In the original description, Powell described the species as follows:

Species very similar in general facies to wynyardensis, but with heavier axials and more numerous primary spirals. Axials bluntly rounded, 10 per whorl, extending half way across shoulder, but rapidly fading out on base. Primary spiral cords 4-5 on spire whorls, with a further 3 on body-whorl, at top of aperture. Shoulder with 10 fine spiral threads, two of which are on a narrow subsutural fold. Below the lowest primary spiral on the body-whorl the sculpture is abruptly reduced in strength and consists of about 34 fine linear-spaced threads. The primary spirals are slightly thickened where they cross the axials.

The holotype of the species measures 21 mm in height and 7.8 mm in diameter. It can be distinguished from other Australian fossil Comitas species due to the number of axial ribs, protoconch details and relative size.

==Taxonomy==

The species was first described by A.W.B. Powell in 1944. The holotype was collected from Torquay, Victoria, at an unknown date prior to 1944, and is held by the Auckland War Memorial Museum.

==Distribution==

This extinct marine species dates to the late Oligocene, and occurs in the strata of the Port Phillip Basin of Victoria, Australia, from the Jan Juc Formation.
──────
ACTIVITY: Retype part of the text on the fossil Comitas species word for word, from "This extinct marine" up to and including "Jan Juc Formation.".

DATA FOR ANALYSIS:
──────
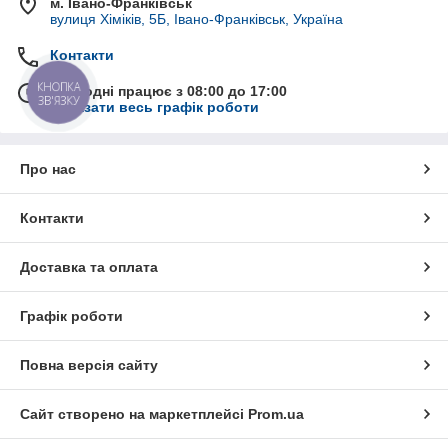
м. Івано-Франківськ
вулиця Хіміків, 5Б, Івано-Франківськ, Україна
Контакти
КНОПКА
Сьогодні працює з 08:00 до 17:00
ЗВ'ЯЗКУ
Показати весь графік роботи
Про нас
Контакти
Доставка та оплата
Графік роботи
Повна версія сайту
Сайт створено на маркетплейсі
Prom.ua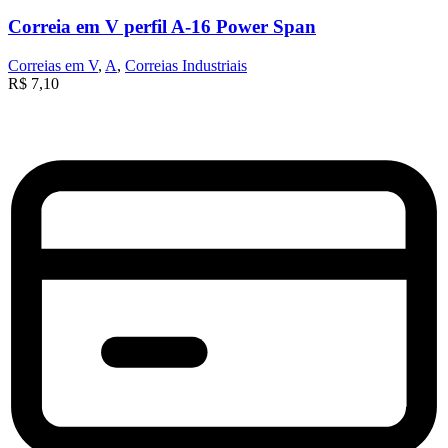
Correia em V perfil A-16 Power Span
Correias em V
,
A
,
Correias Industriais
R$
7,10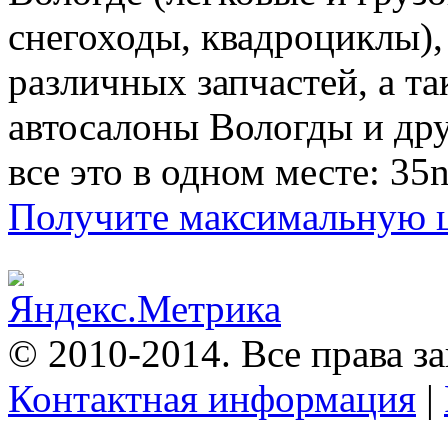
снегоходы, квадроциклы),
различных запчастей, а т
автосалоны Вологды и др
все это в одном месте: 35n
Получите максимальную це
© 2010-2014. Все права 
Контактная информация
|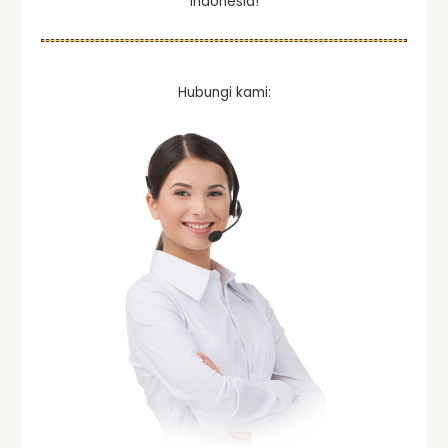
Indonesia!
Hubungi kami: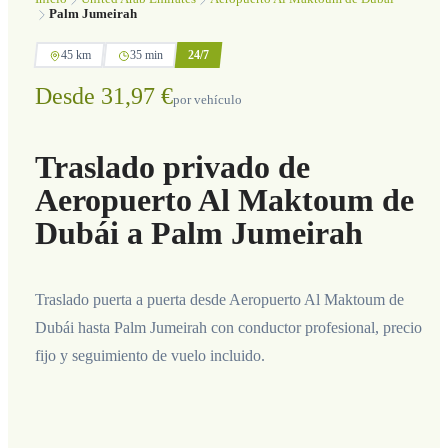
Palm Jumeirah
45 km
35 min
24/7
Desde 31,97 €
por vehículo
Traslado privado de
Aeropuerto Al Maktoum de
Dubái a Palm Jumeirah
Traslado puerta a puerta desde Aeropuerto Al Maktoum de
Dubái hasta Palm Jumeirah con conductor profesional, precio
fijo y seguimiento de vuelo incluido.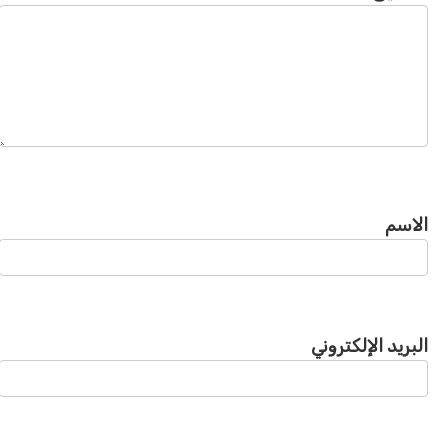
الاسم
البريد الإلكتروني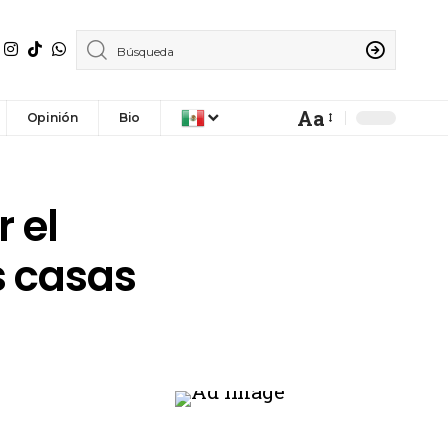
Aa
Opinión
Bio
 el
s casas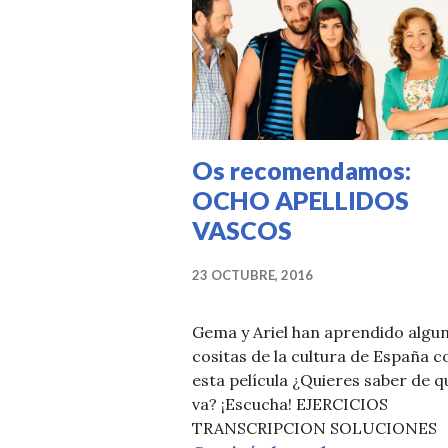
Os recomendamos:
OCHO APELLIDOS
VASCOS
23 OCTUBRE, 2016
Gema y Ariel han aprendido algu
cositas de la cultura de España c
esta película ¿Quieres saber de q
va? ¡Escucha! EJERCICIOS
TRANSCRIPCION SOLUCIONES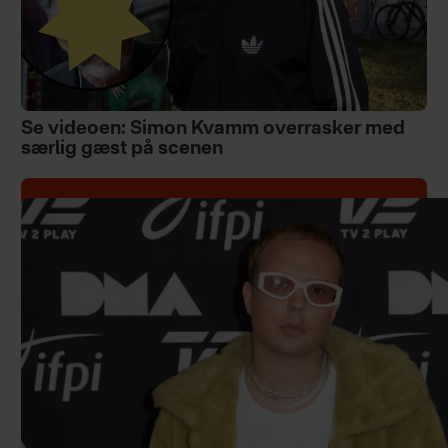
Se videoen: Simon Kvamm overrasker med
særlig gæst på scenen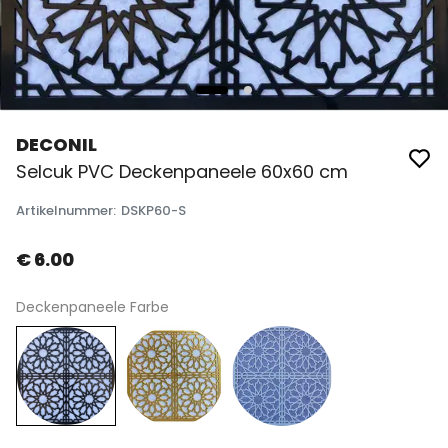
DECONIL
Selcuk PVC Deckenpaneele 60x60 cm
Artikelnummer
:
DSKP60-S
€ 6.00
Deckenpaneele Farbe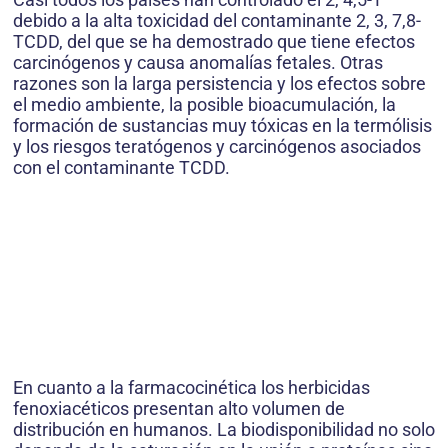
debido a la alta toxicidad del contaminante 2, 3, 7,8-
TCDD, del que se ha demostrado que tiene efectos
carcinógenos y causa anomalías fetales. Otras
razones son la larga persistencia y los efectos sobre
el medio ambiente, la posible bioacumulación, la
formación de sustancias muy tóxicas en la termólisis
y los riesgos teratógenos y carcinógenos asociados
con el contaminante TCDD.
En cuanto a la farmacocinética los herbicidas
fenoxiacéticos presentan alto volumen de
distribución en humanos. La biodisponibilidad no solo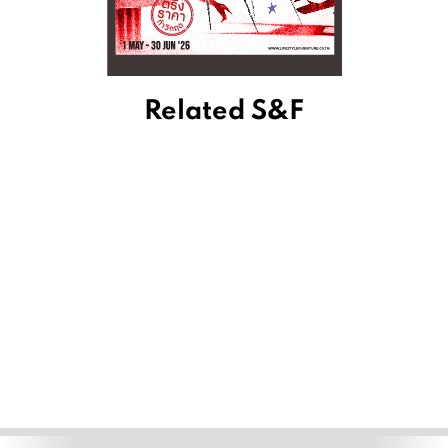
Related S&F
──────
EXPECTED ANSWER:
This extinct marine species dates to the late Oligocene, and occurs in the strata of the Port Phillip Basin of Victoria, Australia, from the Jan Juc Formation.